PROBLEM DESCRIPTION: In the entries below, find the lines that contain the word "realme" and copy them.

EXCERPTED DATA:
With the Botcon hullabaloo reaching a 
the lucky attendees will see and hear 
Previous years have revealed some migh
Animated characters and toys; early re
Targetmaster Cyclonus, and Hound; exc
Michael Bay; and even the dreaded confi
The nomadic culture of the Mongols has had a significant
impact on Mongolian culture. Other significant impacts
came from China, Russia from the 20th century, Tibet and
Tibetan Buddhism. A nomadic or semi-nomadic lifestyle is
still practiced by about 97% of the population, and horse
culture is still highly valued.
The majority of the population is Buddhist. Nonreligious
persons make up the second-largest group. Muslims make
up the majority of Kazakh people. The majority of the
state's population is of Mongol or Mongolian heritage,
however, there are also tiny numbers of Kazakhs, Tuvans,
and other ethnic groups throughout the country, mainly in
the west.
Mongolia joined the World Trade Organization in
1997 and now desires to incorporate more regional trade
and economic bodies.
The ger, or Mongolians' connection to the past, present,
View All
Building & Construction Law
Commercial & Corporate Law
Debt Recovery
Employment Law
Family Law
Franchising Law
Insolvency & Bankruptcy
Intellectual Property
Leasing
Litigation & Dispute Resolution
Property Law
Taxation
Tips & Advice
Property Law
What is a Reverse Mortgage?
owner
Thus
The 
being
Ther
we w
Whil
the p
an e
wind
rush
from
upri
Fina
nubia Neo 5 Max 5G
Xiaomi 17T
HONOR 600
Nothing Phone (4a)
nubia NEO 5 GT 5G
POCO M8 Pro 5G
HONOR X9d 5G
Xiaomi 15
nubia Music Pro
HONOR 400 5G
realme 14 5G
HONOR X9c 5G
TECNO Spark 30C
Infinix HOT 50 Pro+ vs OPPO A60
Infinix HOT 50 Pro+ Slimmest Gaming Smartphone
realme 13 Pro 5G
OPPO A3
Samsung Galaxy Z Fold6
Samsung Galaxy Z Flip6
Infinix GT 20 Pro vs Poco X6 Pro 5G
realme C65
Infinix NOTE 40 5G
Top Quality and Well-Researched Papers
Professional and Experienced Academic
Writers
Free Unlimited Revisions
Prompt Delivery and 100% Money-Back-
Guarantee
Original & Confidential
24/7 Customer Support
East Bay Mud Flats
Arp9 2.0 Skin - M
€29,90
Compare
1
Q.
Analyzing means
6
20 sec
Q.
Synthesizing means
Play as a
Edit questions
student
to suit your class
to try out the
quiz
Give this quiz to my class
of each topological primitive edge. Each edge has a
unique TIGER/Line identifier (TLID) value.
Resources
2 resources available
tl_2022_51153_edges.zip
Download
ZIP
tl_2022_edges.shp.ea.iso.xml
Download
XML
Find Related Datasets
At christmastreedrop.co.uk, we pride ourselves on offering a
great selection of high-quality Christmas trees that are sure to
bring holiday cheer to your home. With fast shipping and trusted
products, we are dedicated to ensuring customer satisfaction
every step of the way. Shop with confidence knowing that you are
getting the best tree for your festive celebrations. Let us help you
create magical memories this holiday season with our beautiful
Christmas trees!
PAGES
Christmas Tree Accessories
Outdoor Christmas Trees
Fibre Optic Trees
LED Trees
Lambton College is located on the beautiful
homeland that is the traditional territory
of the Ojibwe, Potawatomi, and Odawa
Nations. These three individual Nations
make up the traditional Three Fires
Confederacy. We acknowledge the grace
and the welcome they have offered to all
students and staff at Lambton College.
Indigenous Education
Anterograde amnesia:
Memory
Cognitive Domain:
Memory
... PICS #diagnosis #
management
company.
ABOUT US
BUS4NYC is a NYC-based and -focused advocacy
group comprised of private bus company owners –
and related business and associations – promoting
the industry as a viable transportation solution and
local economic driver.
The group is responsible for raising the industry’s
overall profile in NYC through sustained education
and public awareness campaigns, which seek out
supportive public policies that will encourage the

WRITTEN REPLY:
realme 14 5G
realme 13 Pro 5G
realme C65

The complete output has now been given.